Though shut off from the rest of Laos, these communities are so warm and hospitable to outsiders. They are among the most interesting and humble people we've met to date. Decked out in traditional, embroidered dress the women work tirelessly (be it in the production of rice, melons, or simple day-to-day chores like washing), forever shadowed by their young children who, by the age of four or five, are expected to follow in their footsteps. Regrettably, in the province four in 10 adult males are opium addicts rendering them useless at all times!

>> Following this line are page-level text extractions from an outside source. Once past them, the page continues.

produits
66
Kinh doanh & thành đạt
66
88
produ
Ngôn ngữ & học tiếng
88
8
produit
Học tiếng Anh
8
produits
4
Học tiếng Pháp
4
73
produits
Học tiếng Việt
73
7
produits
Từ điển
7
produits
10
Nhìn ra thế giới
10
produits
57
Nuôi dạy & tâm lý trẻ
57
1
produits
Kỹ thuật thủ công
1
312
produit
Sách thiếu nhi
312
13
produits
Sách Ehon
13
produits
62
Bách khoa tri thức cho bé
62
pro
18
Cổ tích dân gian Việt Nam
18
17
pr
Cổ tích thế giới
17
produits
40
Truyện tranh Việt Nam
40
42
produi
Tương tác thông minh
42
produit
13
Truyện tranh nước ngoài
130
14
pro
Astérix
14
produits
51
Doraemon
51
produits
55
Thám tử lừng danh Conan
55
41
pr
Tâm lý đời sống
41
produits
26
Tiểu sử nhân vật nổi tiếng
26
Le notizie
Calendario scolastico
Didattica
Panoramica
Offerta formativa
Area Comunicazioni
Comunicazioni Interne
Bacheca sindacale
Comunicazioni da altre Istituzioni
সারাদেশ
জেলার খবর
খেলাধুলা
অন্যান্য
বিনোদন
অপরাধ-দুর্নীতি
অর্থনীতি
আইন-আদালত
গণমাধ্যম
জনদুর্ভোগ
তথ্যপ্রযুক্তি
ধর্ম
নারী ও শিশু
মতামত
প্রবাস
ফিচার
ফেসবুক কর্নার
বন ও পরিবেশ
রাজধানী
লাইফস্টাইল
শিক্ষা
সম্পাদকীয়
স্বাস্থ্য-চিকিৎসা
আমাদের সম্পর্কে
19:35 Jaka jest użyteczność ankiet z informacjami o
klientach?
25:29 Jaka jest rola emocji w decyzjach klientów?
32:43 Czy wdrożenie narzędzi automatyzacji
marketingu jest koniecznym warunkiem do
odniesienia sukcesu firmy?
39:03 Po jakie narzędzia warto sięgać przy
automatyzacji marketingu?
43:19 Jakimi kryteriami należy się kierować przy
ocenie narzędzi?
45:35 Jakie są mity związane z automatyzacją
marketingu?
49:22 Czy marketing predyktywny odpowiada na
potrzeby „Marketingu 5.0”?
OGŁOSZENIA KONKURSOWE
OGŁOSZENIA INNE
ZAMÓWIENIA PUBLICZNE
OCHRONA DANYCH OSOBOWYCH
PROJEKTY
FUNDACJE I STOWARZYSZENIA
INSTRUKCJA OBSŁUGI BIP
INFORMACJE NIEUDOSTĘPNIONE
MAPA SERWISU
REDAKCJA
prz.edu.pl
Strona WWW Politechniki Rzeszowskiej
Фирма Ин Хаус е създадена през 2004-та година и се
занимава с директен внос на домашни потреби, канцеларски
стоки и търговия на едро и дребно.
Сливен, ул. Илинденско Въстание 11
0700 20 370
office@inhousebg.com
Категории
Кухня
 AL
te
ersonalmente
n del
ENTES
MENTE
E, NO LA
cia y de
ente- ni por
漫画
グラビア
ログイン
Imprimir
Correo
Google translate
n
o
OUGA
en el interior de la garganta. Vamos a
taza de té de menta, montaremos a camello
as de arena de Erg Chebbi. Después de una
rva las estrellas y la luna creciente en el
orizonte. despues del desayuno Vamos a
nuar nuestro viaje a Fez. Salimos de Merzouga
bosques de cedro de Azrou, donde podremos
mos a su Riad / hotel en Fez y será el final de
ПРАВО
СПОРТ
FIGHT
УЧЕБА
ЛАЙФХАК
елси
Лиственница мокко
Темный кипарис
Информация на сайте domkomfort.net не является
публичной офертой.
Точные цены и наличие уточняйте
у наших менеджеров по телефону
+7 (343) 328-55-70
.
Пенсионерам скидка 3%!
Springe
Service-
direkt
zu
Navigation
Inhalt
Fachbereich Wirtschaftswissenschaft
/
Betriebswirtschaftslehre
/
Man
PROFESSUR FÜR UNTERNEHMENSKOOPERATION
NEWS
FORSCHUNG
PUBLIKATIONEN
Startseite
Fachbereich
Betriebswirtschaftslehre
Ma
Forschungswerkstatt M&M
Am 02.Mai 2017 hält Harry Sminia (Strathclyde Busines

Aside from the rural communities, what also makes this area so inviting is the food. Though less varied than Indian and less spicy than Thai, Laos cuisine is among the best in SE Asia. Jeow, a local chilli paste made with crushed tamarind, peanut, ginger and lime, is deemed "lord of the table" and accompanies just about anything edible. Muang Sing Khao Soy is a gloriously fresh rice-noodle soup full to the brim with steamed pork and veg topped with a spicy soybean and pork paste. Larp, like the Thai Lab, is heaven. A minced meat seasoned with lemon grass and ground rice kernels. Everything, and I mean everything, is joined by "sticky rice", a different grain first soaked in water then steamed.
Given the amazing array of greens that dominate the landscape, not to mention remarkable yields of fruit and veg, it's difficult to accept - despite what those who survived the Blitz might say - Laos' dubious honour of being the world's most bombed country. During the Vietnam War, the US waged a secret bombing campaign in Laos to destroy Viet Cong supply routes and bases in the country - which resulted in more than a million bombs being dropped over a nine year period.